Wenn viele Elektroautos zur gleichen Zeit laden, gehen in der Straße die Lichter aus – eine solche Befürchtung malen Skeptiker der Elektromobilität als düstere Zukunftsvision. Bei einem Modellversuch in Chemnitz haben die Partner ein klares Szenario dagegen gefunden, teilt Audi in einer Presseinformation mit: Intelligentes und netzdienliches Laden entlastet das Stromnetz und kann damit helfen, die Akzeptanz für die Elektromobilität weiter zu steigern.
In dem Forschungsprojekt hat Audi gemeinsam mit dem IT-Dienstleister GISA und weiteren Partnern ein Überlast-Szenario im lokalen Stromnetz abgebildet: In einem Straßenzug, der von einem Ortsnetz-Transformator versorgt wird, laden mehrere Elektroautos gleichzeitig mit hoher Leistung.

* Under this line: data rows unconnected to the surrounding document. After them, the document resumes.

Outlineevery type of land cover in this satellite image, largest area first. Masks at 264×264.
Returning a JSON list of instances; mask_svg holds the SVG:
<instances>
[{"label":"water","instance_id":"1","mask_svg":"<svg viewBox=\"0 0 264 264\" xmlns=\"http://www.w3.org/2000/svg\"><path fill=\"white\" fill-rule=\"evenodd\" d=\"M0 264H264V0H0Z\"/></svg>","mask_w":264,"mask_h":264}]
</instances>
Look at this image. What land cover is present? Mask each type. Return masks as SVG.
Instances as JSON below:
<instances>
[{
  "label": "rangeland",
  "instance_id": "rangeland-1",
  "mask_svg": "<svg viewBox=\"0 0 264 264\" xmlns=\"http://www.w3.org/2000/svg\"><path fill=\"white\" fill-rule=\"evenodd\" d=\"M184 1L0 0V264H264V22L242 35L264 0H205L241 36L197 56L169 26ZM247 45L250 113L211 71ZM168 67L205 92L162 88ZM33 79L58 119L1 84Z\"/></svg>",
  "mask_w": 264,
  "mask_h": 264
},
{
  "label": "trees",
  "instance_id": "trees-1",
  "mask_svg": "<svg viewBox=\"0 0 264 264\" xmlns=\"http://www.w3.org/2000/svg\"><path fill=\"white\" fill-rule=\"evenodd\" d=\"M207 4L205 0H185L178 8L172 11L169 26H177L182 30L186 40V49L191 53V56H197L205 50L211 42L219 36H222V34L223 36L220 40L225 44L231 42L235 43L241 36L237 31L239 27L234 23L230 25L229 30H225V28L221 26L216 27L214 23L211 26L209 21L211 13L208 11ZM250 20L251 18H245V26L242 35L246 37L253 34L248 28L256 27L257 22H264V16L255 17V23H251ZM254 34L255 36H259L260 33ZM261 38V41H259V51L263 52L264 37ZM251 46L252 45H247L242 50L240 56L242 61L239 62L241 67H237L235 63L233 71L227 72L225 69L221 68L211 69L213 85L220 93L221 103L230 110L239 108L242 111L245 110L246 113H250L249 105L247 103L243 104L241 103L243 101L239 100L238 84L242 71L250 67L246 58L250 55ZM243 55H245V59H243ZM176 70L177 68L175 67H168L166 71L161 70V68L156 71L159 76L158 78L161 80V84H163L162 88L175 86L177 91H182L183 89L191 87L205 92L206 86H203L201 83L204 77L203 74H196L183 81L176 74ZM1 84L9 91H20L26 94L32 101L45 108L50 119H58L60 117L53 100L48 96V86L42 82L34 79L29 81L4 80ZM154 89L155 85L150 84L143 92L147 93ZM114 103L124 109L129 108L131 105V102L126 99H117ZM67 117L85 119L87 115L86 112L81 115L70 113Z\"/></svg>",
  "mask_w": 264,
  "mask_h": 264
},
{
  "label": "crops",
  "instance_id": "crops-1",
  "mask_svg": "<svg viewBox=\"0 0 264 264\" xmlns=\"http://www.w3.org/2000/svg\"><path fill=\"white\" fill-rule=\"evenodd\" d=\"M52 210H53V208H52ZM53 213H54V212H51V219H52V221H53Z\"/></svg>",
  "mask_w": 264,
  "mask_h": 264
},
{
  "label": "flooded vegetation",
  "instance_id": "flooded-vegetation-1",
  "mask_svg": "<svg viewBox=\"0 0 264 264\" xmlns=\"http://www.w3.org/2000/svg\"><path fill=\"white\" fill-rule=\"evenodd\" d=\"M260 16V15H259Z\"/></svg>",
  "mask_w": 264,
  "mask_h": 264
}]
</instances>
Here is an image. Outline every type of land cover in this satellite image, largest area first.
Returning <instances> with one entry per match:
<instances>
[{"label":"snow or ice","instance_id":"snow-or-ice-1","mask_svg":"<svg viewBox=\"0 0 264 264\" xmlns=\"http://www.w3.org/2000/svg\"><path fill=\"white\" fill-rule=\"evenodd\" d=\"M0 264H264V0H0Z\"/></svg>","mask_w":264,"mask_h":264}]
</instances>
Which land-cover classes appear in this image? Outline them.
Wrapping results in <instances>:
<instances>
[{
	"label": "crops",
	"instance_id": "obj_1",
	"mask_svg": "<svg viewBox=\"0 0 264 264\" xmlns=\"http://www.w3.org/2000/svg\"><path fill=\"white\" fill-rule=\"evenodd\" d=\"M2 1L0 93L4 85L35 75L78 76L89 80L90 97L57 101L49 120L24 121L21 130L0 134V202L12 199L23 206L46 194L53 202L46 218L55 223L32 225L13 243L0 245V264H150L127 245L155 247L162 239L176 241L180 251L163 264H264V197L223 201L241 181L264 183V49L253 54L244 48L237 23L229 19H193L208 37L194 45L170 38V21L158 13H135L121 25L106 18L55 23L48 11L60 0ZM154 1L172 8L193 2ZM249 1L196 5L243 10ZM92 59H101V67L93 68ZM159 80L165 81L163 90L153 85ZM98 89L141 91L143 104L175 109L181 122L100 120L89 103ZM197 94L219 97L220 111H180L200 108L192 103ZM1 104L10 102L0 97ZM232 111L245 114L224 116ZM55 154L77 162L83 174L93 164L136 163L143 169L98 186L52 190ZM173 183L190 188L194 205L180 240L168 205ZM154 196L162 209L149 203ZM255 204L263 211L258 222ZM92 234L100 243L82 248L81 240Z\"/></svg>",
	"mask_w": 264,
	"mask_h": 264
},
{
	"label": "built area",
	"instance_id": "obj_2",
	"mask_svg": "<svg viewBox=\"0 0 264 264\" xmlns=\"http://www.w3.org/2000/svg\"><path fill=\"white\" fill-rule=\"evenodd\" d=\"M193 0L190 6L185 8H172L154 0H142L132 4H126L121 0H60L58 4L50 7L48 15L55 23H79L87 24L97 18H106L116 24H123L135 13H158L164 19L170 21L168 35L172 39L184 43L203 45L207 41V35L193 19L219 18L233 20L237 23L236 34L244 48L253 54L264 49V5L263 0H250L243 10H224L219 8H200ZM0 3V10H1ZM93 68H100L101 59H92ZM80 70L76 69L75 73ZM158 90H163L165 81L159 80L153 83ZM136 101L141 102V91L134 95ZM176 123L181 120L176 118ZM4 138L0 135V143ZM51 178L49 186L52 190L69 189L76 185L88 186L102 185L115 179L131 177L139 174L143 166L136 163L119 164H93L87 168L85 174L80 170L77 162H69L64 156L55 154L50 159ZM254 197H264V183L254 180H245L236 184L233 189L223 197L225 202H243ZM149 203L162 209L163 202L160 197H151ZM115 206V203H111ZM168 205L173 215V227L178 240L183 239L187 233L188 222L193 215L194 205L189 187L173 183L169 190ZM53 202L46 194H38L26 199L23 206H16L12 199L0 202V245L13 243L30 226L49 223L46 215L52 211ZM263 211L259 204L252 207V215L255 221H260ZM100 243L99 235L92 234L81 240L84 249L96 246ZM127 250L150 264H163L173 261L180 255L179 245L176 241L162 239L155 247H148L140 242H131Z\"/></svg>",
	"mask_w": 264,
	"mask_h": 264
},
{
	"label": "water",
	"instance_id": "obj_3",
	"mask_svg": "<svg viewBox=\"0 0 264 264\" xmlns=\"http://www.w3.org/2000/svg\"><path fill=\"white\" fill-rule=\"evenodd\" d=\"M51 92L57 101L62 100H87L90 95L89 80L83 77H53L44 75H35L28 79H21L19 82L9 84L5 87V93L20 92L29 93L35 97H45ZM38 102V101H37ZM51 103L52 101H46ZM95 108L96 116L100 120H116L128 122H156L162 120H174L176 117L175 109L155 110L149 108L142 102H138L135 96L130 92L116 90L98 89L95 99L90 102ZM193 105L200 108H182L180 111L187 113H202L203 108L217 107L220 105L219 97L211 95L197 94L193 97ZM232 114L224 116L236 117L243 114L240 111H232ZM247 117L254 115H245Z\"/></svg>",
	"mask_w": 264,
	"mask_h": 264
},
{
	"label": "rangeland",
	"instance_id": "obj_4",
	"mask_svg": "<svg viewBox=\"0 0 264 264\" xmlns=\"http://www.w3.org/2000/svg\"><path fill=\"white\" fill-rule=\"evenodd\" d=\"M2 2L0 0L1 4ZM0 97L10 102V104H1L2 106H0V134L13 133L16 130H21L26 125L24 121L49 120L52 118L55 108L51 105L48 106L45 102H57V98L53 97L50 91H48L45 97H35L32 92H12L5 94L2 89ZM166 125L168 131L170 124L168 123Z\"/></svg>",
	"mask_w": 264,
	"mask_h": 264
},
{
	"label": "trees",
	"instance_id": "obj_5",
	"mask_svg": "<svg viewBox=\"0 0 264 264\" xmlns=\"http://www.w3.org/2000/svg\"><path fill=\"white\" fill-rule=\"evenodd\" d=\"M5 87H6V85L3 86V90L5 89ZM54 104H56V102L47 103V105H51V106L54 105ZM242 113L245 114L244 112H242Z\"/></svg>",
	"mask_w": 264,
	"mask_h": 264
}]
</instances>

Das sogenannte netzdienliche Laden soll einer Überlastung mit einem intelligenten Management von Ladevorgängen entgegenwirken und eine Netzüberlastung vermeiden. Dabei steuert die gezielte Kommunikation zwischen Elektroauto und Netzbetreiber den Ladevorgang dynamisch. In der Praxis bedeutet das zukünftig beispielsweise ein zeitversetztes Laden unter Berücksichtigung des Abfahrtswunsches und der tatsächlichen Last im Stromnetz. Unterm Strich zeigt der Versuch eine Win-Win-Situation: Das E-Auto nutzt Standzeiten für das Vollladen mit einer dynamischen Anpassung der Ladeleistung und entlastet gleichzeitig das Stromnetz, ohne dabei die Mobilitätsbedürfnisse der Kunden einzuschränken.
Möglich wird das durch neue Bausteine im Hausnetz für eine gemeinsame Sprache zwischen Haus, Elektroauto und Energienetz. Die zentrale Komponente ist ein sogenanntes Smartmeter Gateway (SMGW) – ein Gerät, das schon heute Pflicht ist, wenn der Stromverbrauch des Haushalts im Jahr über 6.000 kWh liegt. Das SMGW stellt über ein zertifiziertes IT-Backend eine hochsichere Datenverbindung zwischen Haus und Netzbetreiber her. Alle notwendigen Informationen und Steuersignale werden zielgerichtet weitergeleitet – entweder zum Heimenergie-Managementsystem (HEMS) oder direkt zum Ladesystem connect, das Audi optional anbietet.
Mittelfristig individuelles Laden möglich
Mittelfristig wird es die neue Vernetzungstechnik erlauben, die Ladeleistung, den Ladezeitpunkt und die Ladedauer für jedes Auto zu beeinflussen. Zusätzlich könnten sich reizvolle Perspektiven eröffnen: Ein Kunde, der z. B. seinen Audi e-tron auch am Arbeitsplatz laden kann, könnte beispielsweise beim Laden zuhause gewisse Einschränkungen akzeptieren. Im Gegenzug bekäme er den Strom von seinem Anbieter zu einem vergünstigten Preis.
Gemeinsame Sprache der Vernetzungspartner
Die für das netzdienliche Laden notwendigen technischen Standards und Kommunikationsprotokolle liegen bereits vor. Die Haupt-Guideline ist die neue DKE-Anwendungsregel AR-E 2829-6, die den Informationsaustausch zwischen häuslichem Netzanschluss und Energiewirtschaft beschreibt. Als Kommunikationsprotokoll dient das EEBUS-Datenmodell – es wurde von der Initiative EEBUS e.V. entwickelt, in der sich auch Audi engagiert. EEBUS hat sich zum Ziel gesetzt, die Teilnehmer der künftigen Energiewirtschaft in Europa auf Grundlage einer standardisierten Sprache zu vernetzen.
In dem Pilotprojekt hat Audi seine Expertise im Bereich Elektromobilität sowie Ladeinfrastruktur eingebracht. Als Initiator des Projektes und Administrator des Smartmeter Gateway (SMGW) fungierte der mitteldeutsche IT-Dienstleister GISA. Die Software für das Backend stellte das Dresdner Unternehmen Robotron Datenbank-Software bereit. Die Software für die Kommunikations-Schnittstelle des SMGW entwickelte KEO Köln. Die Hardware des intelligenten Messsystems wurde von EMH metering Gallin zur Verfügung gestellt.